OPENOBSERVE_AUTH_TOKEN=Basic <your_base64_token>
# Fireworks AI API key
FIREWORKS_API_KEY=your-fireworks-api-key
Instrumentation
Call OpenAIInstrumentor().instrument() before creating the OpenAI client. Point the client at the Fireworks AI base URL and pass your Fireworks API key.

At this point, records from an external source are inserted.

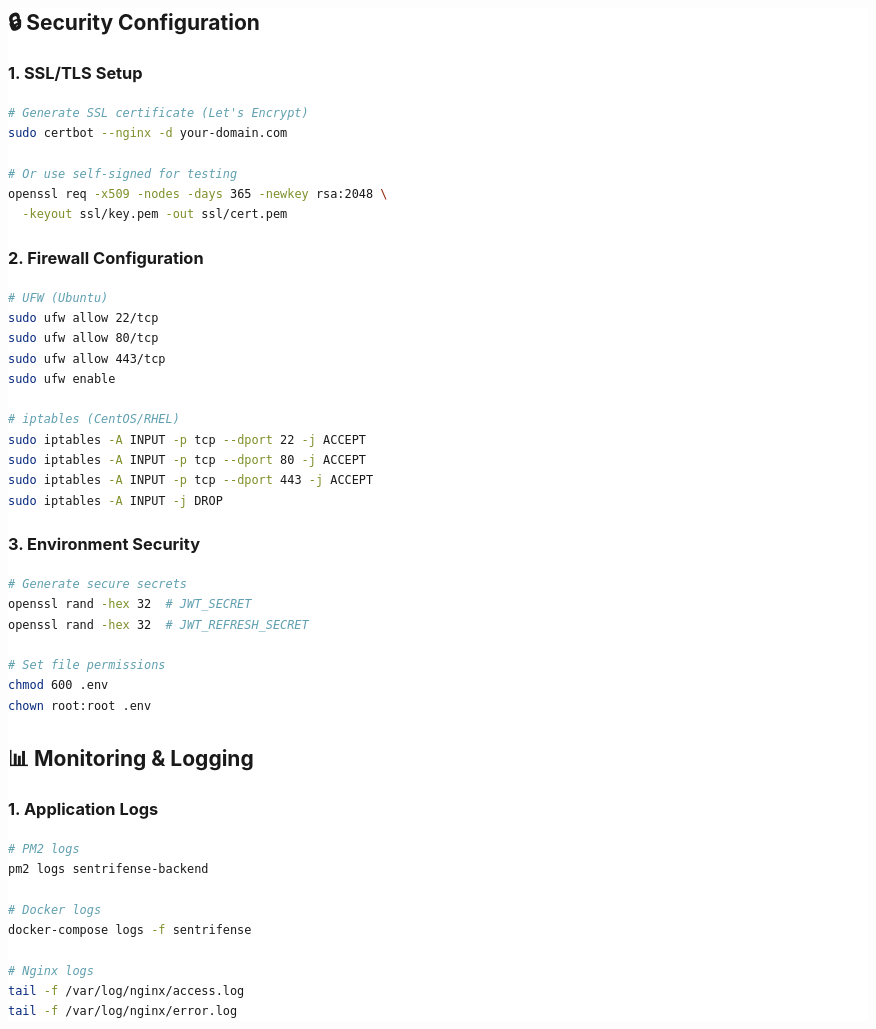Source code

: ## 🔒 Security Configuration

### 1. SSL/TLS Setup

```bash
# Generate SSL certificate (Let's Encrypt)
sudo certbot --nginx -d your-domain.com

# Or use self-signed for testing
openssl req -x509 -nodes -days 365 -newkey rsa:2048 \
  -keyout ssl/key.pem -out ssl/cert.pem
```

### 2. Firewall Configuration

```bash
# UFW (Ubuntu)
sudo ufw allow 22/tcp
sudo ufw allow 80/tcp
sudo ufw allow 443/tcp
sudo ufw enable

# iptables (CentOS/RHEL)
sudo iptables -A INPUT -p tcp --dport 22 -j ACCEPT
sudo iptables -A INPUT -p tcp --dport 80 -j ACCEPT
sudo iptables -A INPUT -p tcp --dport 443 -j ACCEPT
sudo iptables -A INPUT -j DROP
```

### 3. Environment Security

```bash
# Generate secure secrets
openssl rand -hex 32  # JWT_SECRET
openssl rand -hex 32  # JWT_REFRESH_SECRET

# Set file permissions
chmod 600 .env
chown root:root .env
```

## 📊 Monitoring & Logging

### 1. Application Logs

```bash
# PM2 logs
pm2 logs sentrifense-backend

# Docker logs
docker-compose logs -f sentrifense

# Nginx logs
tail -f /var/log/nginx/access.log
tail -f /var/log/nginx/error.log
```
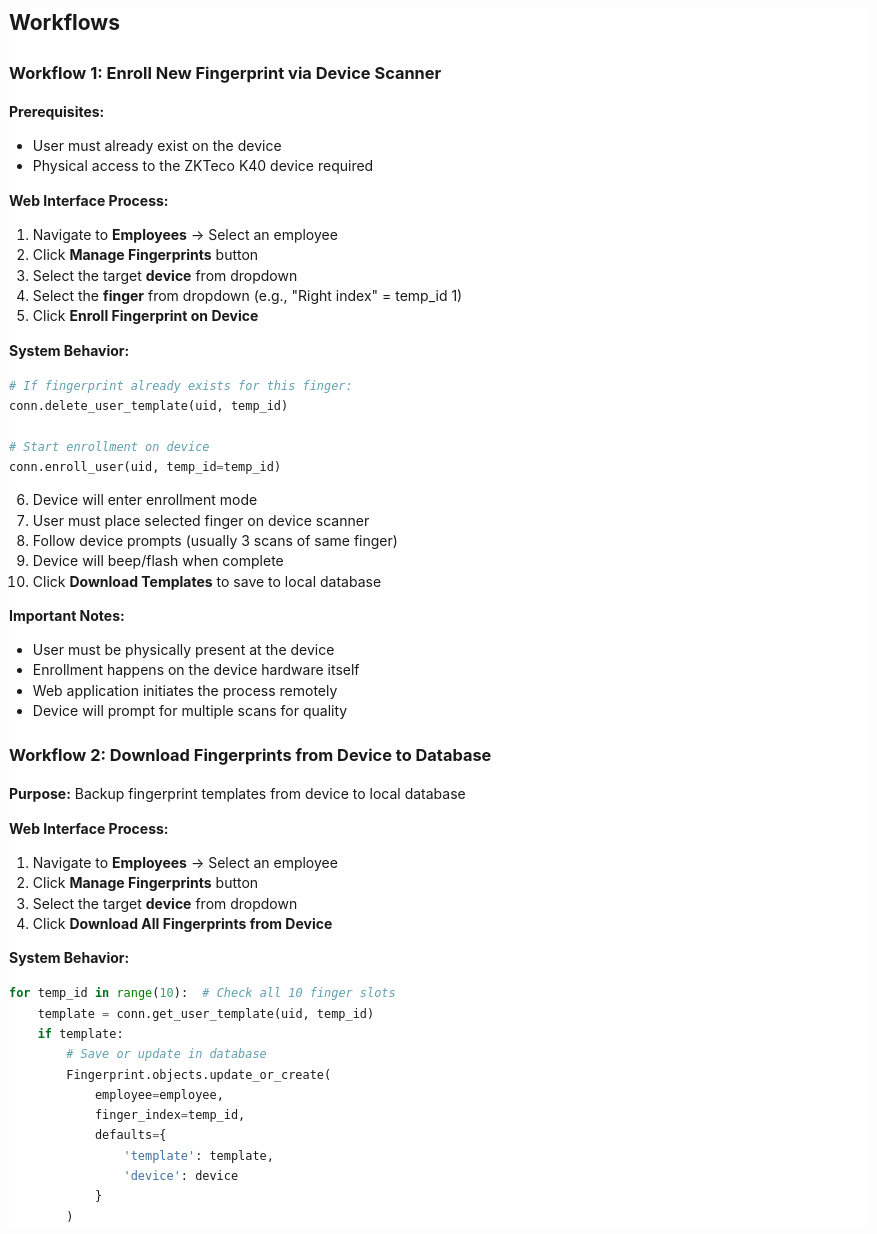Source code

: ## Workflows

### Workflow 1: Enroll New Fingerprint via Device Scanner

**Prerequisites:**
- User must already exist on the device
- Physical access to the ZKTeco K40 device required

**Web Interface Process:**

1. Navigate to **Employees** → Select an employee
2. Click **Manage Fingerprints** button
3. Select the target **device** from dropdown
4. Select the **finger** from dropdown (e.g., "Right index" = temp_id 1)
5. Click **Enroll Fingerprint on Device**

**System Behavior:**

```python
# If fingerprint already exists for this finger:
conn.delete_user_template(uid, temp_id)

# Start enrollment on device
conn.enroll_user(uid, temp_id=temp_id)
```

6. Device will enter enrollment mode
7. User must place selected finger on device scanner
8. Follow device prompts (usually 3 scans of same finger)
9. Device will beep/flash when complete
10. Click **Download Templates** to save to local database

**Important Notes:**
- User must be physically present at the device
- Enrollment happens on the device hardware itself
- Web application initiates the process remotely
- Device will prompt for multiple scans for quality

### Workflow 2: Download Fingerprints from Device to Database

**Purpose:** Backup fingerprint templates from device to local database

**Web Interface Process:**

1. Navigate to **Employees** → Select an employee
2. Click **Manage Fingerprints** button
3. Select the target **device** from dropdown
4. Click **Download All Fingerprints from Device**

**System Behavior:**

```python
for temp_id in range(10):  # Check all 10 finger slots
    template = conn.get_user_template(uid, temp_id)
    if template:
        # Save or update in database
        Fingerprint.objects.update_or_create(
            employee=employee,
            finger_index=temp_id,
            defaults={
                'template': template,
                'device': device
            }
        )
```
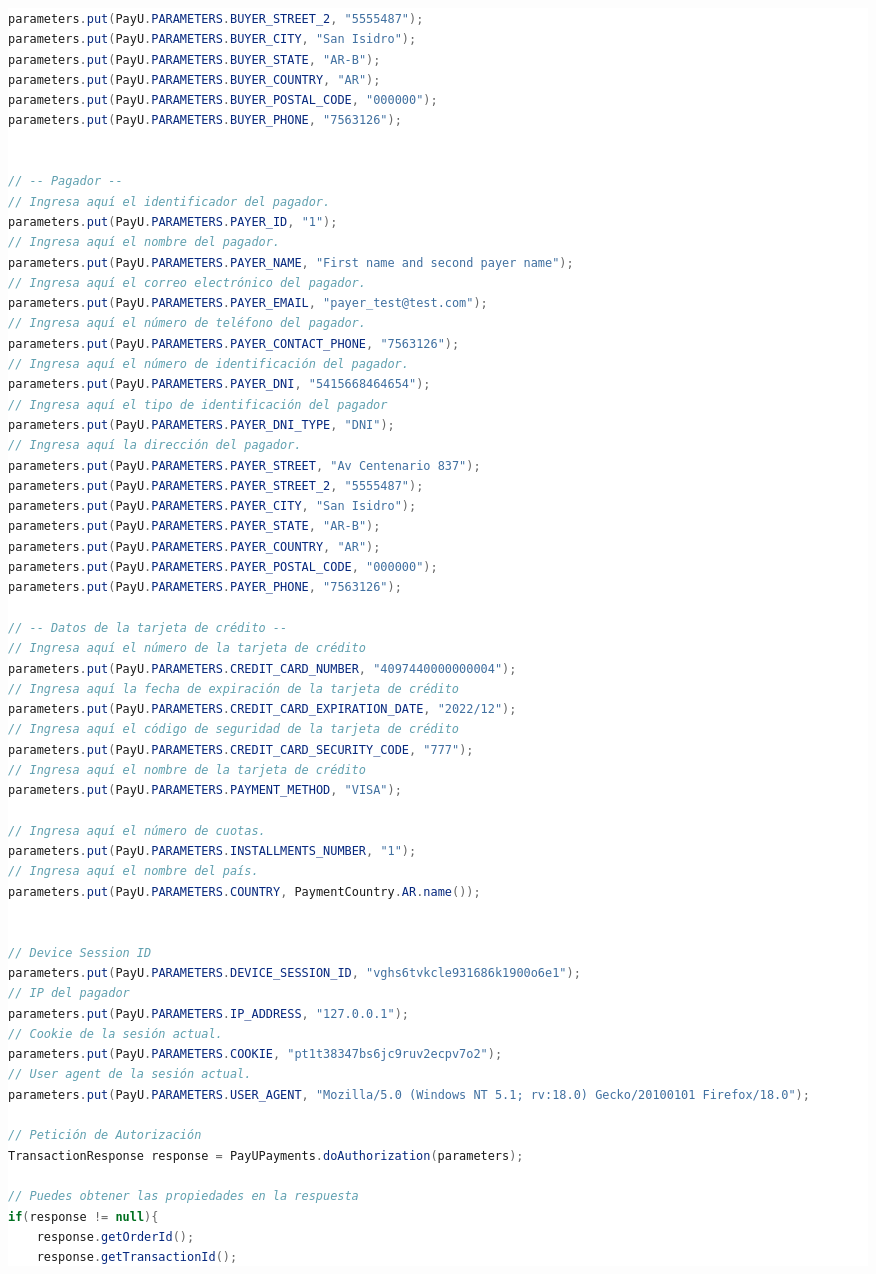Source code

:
 ```JAVA
parameters.put(PayU.PARAMETERS.BUYER_STREET_2, "5555487");
parameters.put(PayU.PARAMETERS.BUYER_CITY, "San Isidro");
parameters.put(PayU.PARAMETERS.BUYER_STATE, "AR-B");
parameters.put(PayU.PARAMETERS.BUYER_COUNTRY, "AR");
parameters.put(PayU.PARAMETERS.BUYER_POSTAL_CODE, "000000");
parameters.put(PayU.PARAMETERS.BUYER_PHONE, "7563126");


// -- Pagador --
// Ingresa aquí el identificador del pagador.
parameters.put(PayU.PARAMETERS.PAYER_ID, "1");
// Ingresa aquí el nombre del pagador.
parameters.put(PayU.PARAMETERS.PAYER_NAME, "First name and second payer name");
// Ingresa aquí el correo electrónico del pagador.
parameters.put(PayU.PARAMETERS.PAYER_EMAIL, "payer_test@test.com");
// Ingresa aquí el número de teléfono del pagador.
parameters.put(PayU.PARAMETERS.PAYER_CONTACT_PHONE, "7563126");
// Ingresa aquí el número de identificación del pagador.
parameters.put(PayU.PARAMETERS.PAYER_DNI, "5415668464654");
// Ingresa aquí el tipo de identificación del pagador
parameters.put(PayU.PARAMETERS.PAYER_DNI_TYPE, "DNI");
// Ingresa aquí la dirección del pagador.
parameters.put(PayU.PARAMETERS.PAYER_STREET, "Av Centenario 837");
parameters.put(PayU.PARAMETERS.PAYER_STREET_2, "5555487");
parameters.put(PayU.PARAMETERS.PAYER_CITY, "San Isidro");
parameters.put(PayU.PARAMETERS.PAYER_STATE, "AR-B");
parameters.put(PayU.PARAMETERS.PAYER_COUNTRY, "AR");
parameters.put(PayU.PARAMETERS.PAYER_POSTAL_CODE, "000000");
parameters.put(PayU.PARAMETERS.PAYER_PHONE, "7563126");

// -- Datos de la tarjeta de crédito --
// Ingresa aquí el número de la tarjeta de crédito
parameters.put(PayU.PARAMETERS.CREDIT_CARD_NUMBER, "4097440000000004");
// Ingresa aquí la fecha de expiración de la tarjeta de crédito
parameters.put(PayU.PARAMETERS.CREDIT_CARD_EXPIRATION_DATE, "2022/12");
// Ingresa aquí el código de seguridad de la tarjeta de crédito
parameters.put(PayU.PARAMETERS.CREDIT_CARD_SECURITY_CODE, "777");
// Ingresa aquí el nombre de la tarjeta de crédito
parameters.put(PayU.PARAMETERS.PAYMENT_METHOD, "VISA");

// Ingresa aquí el número de cuotas.
parameters.put(PayU.PARAMETERS.INSTALLMENTS_NUMBER, "1");
// Ingresa aquí el nombre del país.
parameters.put(PayU.PARAMETERS.COUNTRY, PaymentCountry.AR.name());


// Device Session ID
parameters.put(PayU.PARAMETERS.DEVICE_SESSION_ID, "vghs6tvkcle931686k1900o6e1");
// IP del pagador
parameters.put(PayU.PARAMETERS.IP_ADDRESS, "127.0.0.1");
// Cookie de la sesión actual.
parameters.put(PayU.PARAMETERS.COOKIE, "pt1t38347bs6jc9ruv2ecpv7o2");
// User agent de la sesión actual.
parameters.put(PayU.PARAMETERS.USER_AGENT, "Mozilla/5.0 (Windows NT 5.1; rv:18.0) Gecko/20100101 Firefox/18.0");

// Petición de Autorización
TransactionResponse response = PayUPayments.doAuthorization(parameters);

// Puedes obtener las propiedades en la respuesta
if(response != null){
	response.getOrderId();
    response.getTransactionId();
```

from dotenv import load_dotenv
load_dotenv()
from openinference.instrumentation.openai import OpenAIInstrumentor
from openobserve import openobserve_init
OpenAIInstrumentor().instrument()
openobserve_init()
import os
from openai import OpenAI
client = OpenAI(
api_key=os.environ["FIREWORKS_API_KEY"],
base_url="https://api.fireworks.ai/inference/v1",
)
response = client.chat.completions.create(
model="accounts/fireworks/models/llama-v3p3-70b-instruct",
messages=[{"role": "user", "content": "Explain distributed tracing in one sentence."}],
)
print(response.choices[0].message.content)
What Gets Captured
| Attribute | Description |
|---|---|
llm_model_name |
Model name (e.g. accounts/fireworks/models/llama-v3p3-70b-instruct) |
llm_provider |
fireworks |
llm_system |
openai (the client library used) |
llm_token_count_prompt |
Tokens in the prompt |
llm_token_count_completion |
Tokens in the response |
llm_token_count_total |
Total tokens consumed |
llm_token_count_prompt_details_cache_read |
Prompt tokens served from cache |
openinference_span_kind |
LLM |
operation_name |
ChatCompletion |
duration |
End-to-end request latency |
span_status |
OK or error status |
Viewing Traces
- Log in to OpenObserve and navigate to Traces
- Click any span to inspect token counts and request metadata
- Filter by
llm_model_nameto compare latency across different Fireworks models

Next Steps
With Fireworks AI instrumented, every inference call is recorded in OpenObserve. From here you can monitor latency across open-source model variants, track token consumption, and identify slow or failing requests.